• **Passage provided**
- - - - - - -

As he said both of em are pretty bigger phones and honor play is a bit heavier. But honor play is really a good phone in this price segment which provides a bigger battery of 3750 mah, with a decent processor and GPU. Anyone who can't afford a gaming phone will surely love this.


----------



## Charchit Sharma (Aug 17, 2018)

Digit-Brand said:


> So, do you prefer the large display, or a more compact one? What do you think is the ‘sweet spot’ when it comes to displays with the taller aspect ratio? Let your thoughts be known below.


I think both the phones are built well, honor has unibody metal design, solid, and reassuring. Xiaomi is more compact than the honor well being a Gaming phone that's ok to have a large screen, but I'll go with a compact phone for my daily driver. The Honor play sold out in 20sec on Amazon that's something but Honor if you gonna hold the market you need to have to change the way you try to bring phones in the Indian market.


----------



## SaiyanGoku (Aug 18, 2018)

Honor Play has better SoC than Mi A2 but it still has notch and EMUI which shouldn't have been there in the first place. 

Please take consumer feedback only if Honor wants to improve and not get treated like an Apple wannabe.


----------



## SaiyanGoku (Aug 18, 2018)

Digit-Brand said:


> The Honor Play offers a resolution of 1080 x 2340 pixels, while the display on the Xiaomi Mi A2 offers a resolution of 1080 x 2160 pixels.
> 
> So, do you prefer the large display, or a more compact one? What do you think is the ‘sweet spot’ when it comes to displays with the taller aspect ratio? Let your thoughts be known below.


What is the area of pixels removed because of the notch? How is it truly 2340x1080 then?


----------



## SaiyanGoku (Aug 18, 2018)

- - - - - - -

• **Dataset**
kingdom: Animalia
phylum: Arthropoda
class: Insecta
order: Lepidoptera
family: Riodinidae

- - - - - - -

• **Problem description**
List every distinct username in the forum thread comparing the Honor Play and Xiaomi Mi A2. Include both post authors and the people whose words are quoted.

• **The answer**
Charchit Sharma, Digit-Brand, SaiyanGoku